Beaton's tumor nearly doubled in size before the issue was resolved.
New Mexico attorney Jody Neal-Post says she was beaten and choked by her ex-husband in 2002.
Following the incident, she was treated with counseling and Valium. When she tried to get health insurance in 2006, she was rejected because of this medical history, according to a Kaiser Health News report.
Many states prohibit insurance companies from denying coverage due to past abuse, but eight states and Washington, D.C., do not. While Neal-Post was lucky to live in New Mexico, advocates worry that victims may become even more afraid to speak up about abuse if they have the additional worry of losing their health insurance.
John Woodson, a 51-year-old contractor from Oklahoma who was featured on ABC's 20/20 in 2009, lost an eye and a leg when the truck he was driving hit a roadside bomb in Iraq. He is covered by an AIG government benefits program for employees of U.S. contractors working in Iraq and Afghanistan.
But AIG refused to provide him with the new plastic leg his doctor had ordered, and even fought against paying for a wheelchair and glasses for his remaining eye. (He has only 30 percent vision in his remaining eye.)
The insurance company eventually provided him with a better artificial limb made of replacement parts, but not the one his doctor ordered, according to ABC.

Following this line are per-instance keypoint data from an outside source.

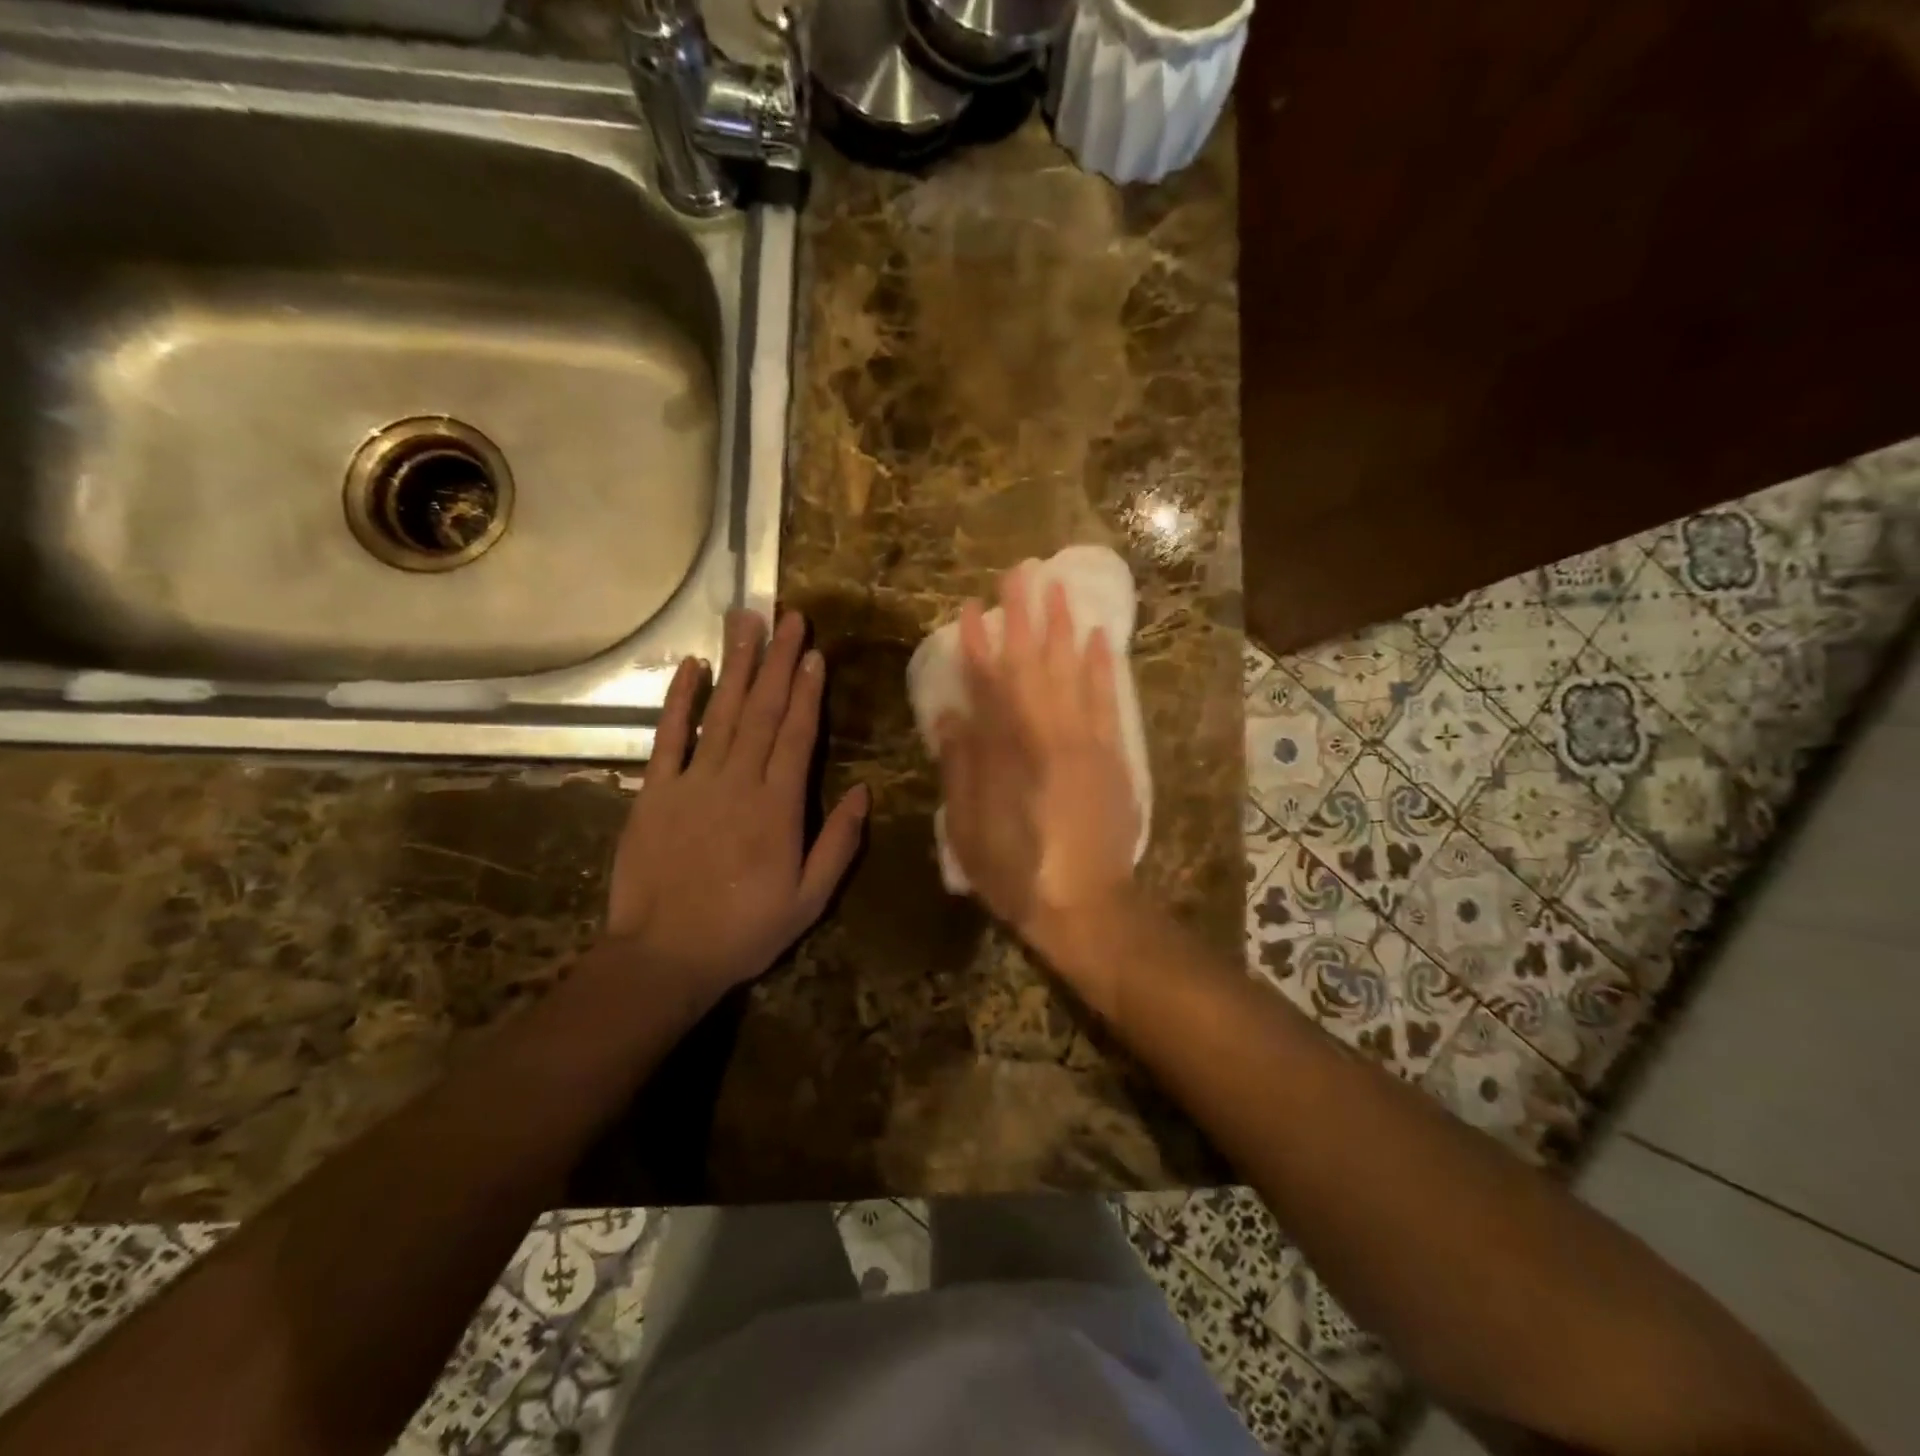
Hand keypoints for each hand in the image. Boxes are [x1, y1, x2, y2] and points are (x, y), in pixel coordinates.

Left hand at [604, 609, 867, 1011]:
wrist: (663, 957)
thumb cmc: (744, 931)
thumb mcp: (809, 899)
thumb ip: (838, 843)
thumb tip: (864, 791)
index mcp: (779, 808)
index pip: (798, 736)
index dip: (808, 691)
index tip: (815, 654)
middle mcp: (739, 783)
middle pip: (764, 712)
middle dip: (779, 662)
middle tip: (790, 619)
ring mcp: (693, 782)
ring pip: (722, 713)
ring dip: (738, 666)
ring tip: (748, 623)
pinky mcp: (654, 791)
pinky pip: (668, 737)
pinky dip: (680, 700)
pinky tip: (693, 666)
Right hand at [935, 565, 1139, 961]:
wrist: (1088, 907)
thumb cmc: (1017, 872)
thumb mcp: (970, 829)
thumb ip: (962, 767)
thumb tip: (951, 714)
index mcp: (1008, 754)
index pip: (989, 685)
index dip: (979, 644)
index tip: (973, 608)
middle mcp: (1047, 736)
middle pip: (1033, 665)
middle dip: (1026, 616)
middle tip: (1022, 572)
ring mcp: (1085, 742)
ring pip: (1073, 672)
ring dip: (1064, 627)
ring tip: (1059, 587)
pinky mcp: (1112, 756)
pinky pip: (1108, 701)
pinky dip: (1104, 667)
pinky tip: (1100, 638)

In 2001, Jacqueline Ruess underwent laparoscopic surgery for a growth her gynecologist thought could be ovarian cancer.
Four months later she faced a bill of more than $15,000 because of a lone mention in her file of "dysfunctional uterine bleeding," according to a 2008 article in "Self" magazine.
The insurance company deemed this diagnosis - a technical term for irregular periods - evidence of a preexisting condition.

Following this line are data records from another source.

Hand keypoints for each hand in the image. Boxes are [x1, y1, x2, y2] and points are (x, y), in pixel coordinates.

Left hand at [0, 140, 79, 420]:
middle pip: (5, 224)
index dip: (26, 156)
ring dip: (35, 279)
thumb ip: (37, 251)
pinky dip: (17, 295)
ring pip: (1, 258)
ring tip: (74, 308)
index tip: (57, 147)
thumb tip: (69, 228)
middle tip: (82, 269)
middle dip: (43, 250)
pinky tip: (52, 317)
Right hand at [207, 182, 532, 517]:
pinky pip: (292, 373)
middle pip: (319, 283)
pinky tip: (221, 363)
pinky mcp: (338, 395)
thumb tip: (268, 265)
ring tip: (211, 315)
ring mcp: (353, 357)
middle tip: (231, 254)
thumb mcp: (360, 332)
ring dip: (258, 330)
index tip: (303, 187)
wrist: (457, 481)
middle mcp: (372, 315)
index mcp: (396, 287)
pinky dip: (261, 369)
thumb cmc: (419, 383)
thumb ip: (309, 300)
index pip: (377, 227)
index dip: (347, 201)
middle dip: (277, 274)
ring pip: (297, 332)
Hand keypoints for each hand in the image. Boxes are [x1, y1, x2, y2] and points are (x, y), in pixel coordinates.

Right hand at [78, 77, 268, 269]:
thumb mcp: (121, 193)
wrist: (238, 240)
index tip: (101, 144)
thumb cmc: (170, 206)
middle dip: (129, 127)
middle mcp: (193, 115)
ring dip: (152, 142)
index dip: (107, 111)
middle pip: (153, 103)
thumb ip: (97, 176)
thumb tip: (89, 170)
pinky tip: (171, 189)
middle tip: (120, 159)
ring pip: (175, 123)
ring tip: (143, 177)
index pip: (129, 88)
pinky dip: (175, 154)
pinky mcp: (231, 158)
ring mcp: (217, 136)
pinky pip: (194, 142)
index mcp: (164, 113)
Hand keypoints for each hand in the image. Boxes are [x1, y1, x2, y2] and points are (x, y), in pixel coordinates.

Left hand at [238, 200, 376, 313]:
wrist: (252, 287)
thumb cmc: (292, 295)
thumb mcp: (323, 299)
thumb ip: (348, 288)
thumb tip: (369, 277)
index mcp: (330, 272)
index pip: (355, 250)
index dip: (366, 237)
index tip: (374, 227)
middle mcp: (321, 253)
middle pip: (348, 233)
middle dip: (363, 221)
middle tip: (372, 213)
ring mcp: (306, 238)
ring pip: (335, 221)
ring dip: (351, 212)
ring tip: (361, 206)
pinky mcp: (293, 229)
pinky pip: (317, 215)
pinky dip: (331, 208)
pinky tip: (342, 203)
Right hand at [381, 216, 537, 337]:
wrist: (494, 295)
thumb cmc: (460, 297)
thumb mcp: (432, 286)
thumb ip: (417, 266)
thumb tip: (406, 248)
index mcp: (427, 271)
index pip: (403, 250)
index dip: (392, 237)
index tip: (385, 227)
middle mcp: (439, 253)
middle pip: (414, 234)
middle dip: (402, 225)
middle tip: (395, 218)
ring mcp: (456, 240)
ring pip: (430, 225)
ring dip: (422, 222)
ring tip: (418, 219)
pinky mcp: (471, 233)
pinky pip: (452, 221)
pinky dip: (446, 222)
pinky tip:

Since the irregular periods (between 10 percent and 30 percent of women experience them at some point) weren't related to any underlying medical problem, Ruess told "Self," she never thought to mention them on her health insurance application.

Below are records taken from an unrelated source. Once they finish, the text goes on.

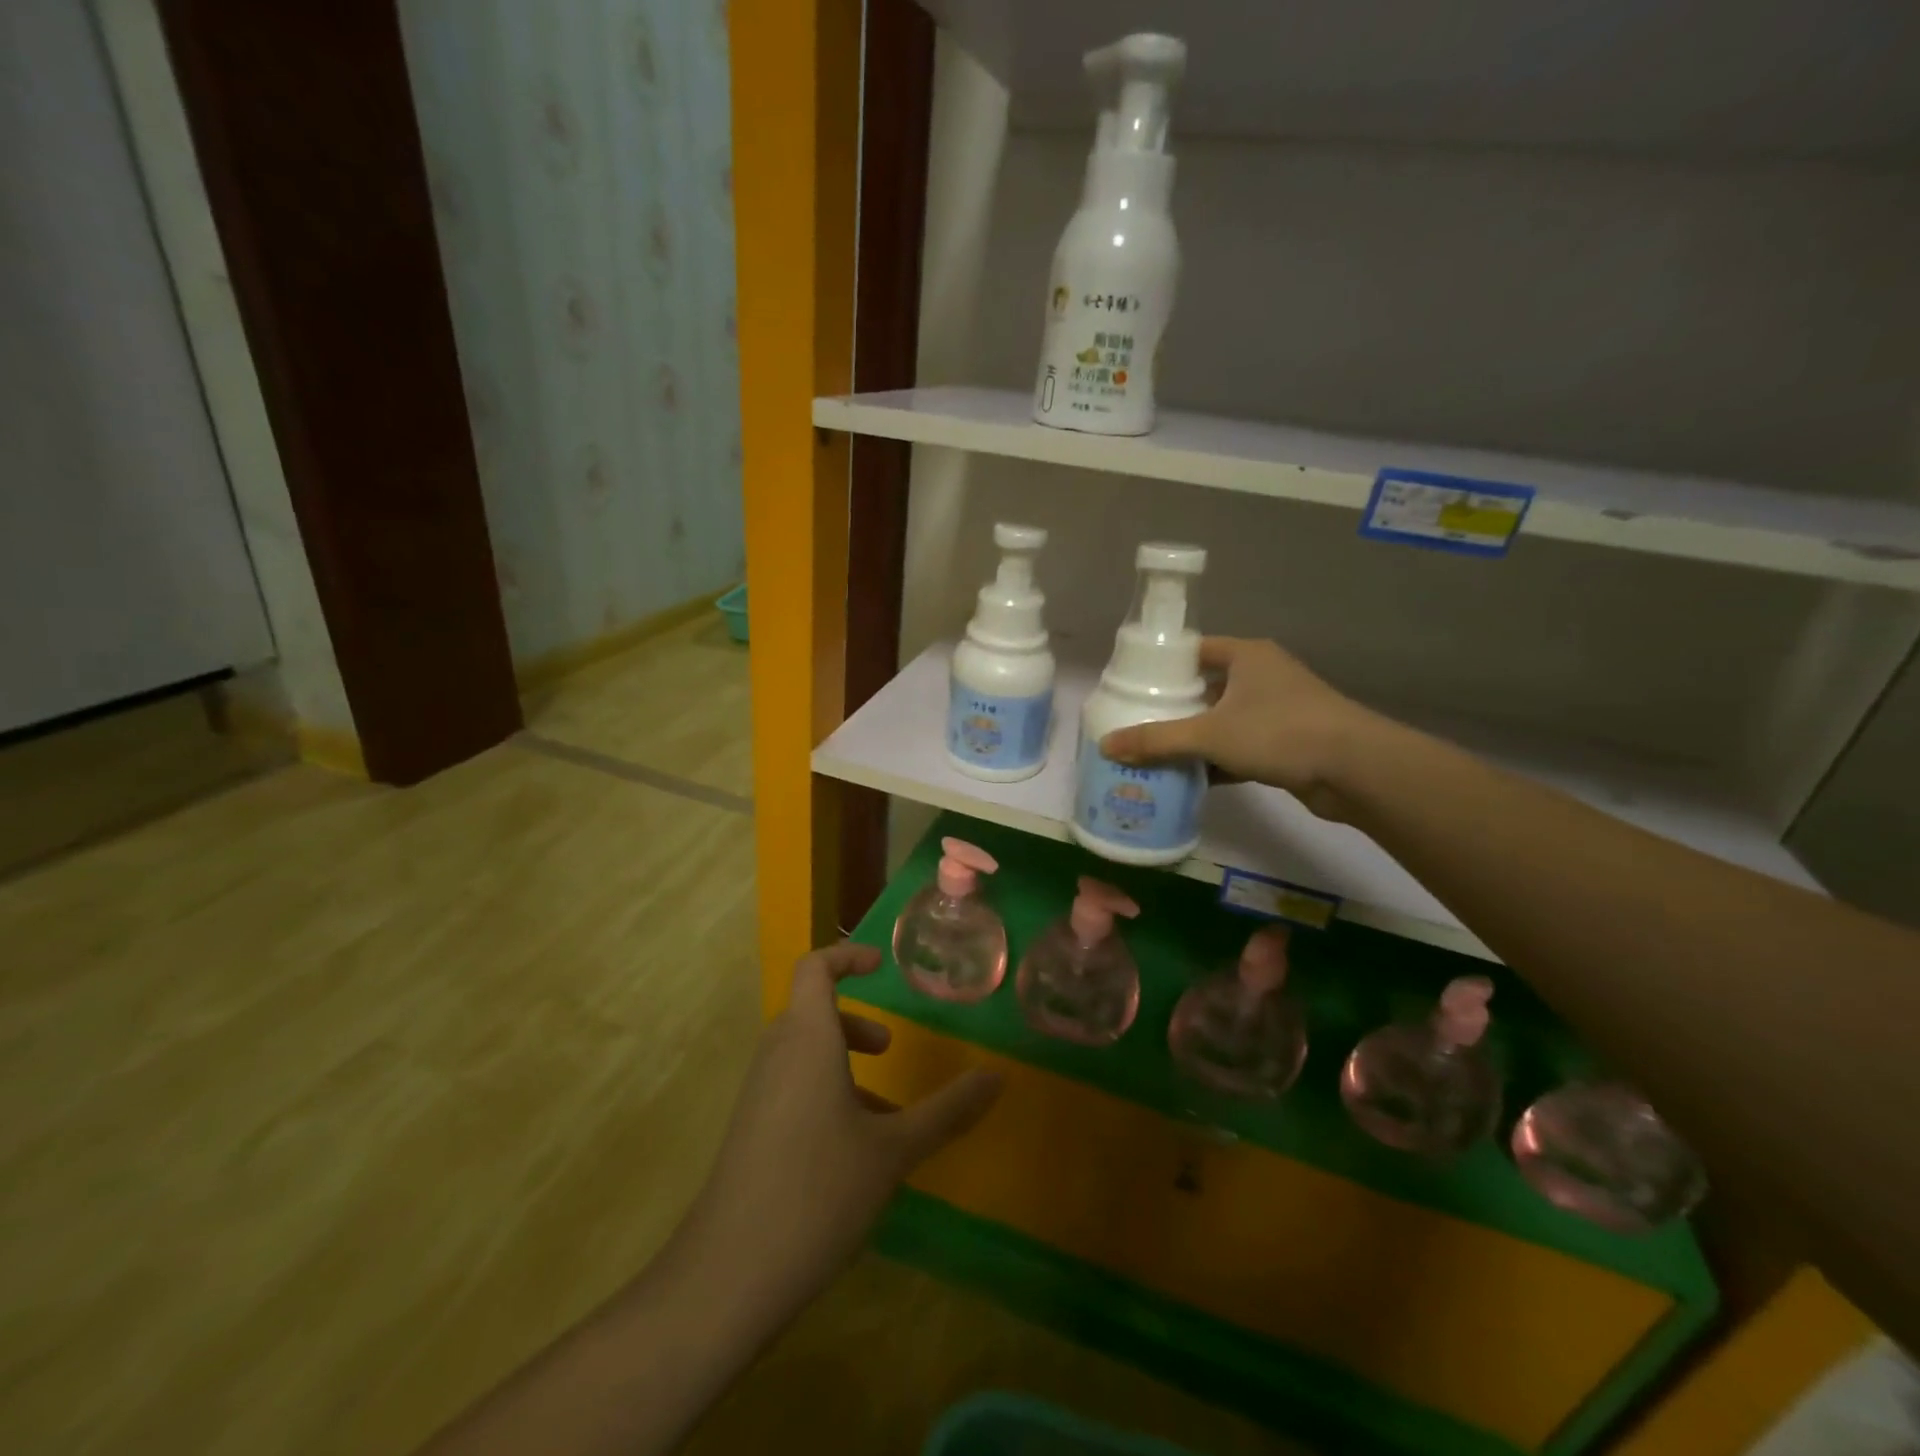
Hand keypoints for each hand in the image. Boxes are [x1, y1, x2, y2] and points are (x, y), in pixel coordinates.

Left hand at [676, 943, 1001, 1326]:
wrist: (727, 1277)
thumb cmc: (818, 1192)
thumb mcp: (894, 1151)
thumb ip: (948, 1111)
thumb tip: (998, 1076)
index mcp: (807, 1040)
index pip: (814, 968)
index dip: (846, 956)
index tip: (880, 966)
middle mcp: (776, 1056)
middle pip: (809, 1012)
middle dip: (852, 1023)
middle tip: (887, 1048)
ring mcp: (756, 1096)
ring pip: (801, 1055)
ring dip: (841, 1065)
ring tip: (882, 1114)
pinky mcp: (748, 1132)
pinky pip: (789, 1090)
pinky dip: (823, 1096)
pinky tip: (851, 1156)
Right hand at [1098, 637, 1374, 820]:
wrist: (1355, 769)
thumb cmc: (1279, 732)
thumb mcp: (1209, 734)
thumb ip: (1156, 740)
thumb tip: (1105, 746)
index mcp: (1246, 656)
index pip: (1193, 651)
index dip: (1161, 666)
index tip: (1131, 686)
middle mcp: (1262, 676)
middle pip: (1205, 688)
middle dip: (1173, 707)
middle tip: (1134, 723)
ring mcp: (1277, 710)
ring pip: (1222, 720)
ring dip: (1194, 737)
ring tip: (1153, 752)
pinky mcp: (1286, 742)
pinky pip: (1239, 746)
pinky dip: (1216, 761)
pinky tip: (1188, 778)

Rosalinda Miran-Ramirez woke up with her shirt soaked in blood. Leaking blood from her nipple, she rushed to the emergency room. Doctors discovered a benign tumor.
Her insurance company originally agreed to pay the emergency room claim, but later changed its mind and sent her a bill for almost $3,000, because after reviewing the claim, the company decided Miran-Ramirez should have realized there was no emergency.
In health insurance company speak, does a bleeding breast mean all's well? After Miran Ramirez's story was featured on a local TV news station in San Francisco, the insurance company decided to cover the cost after all.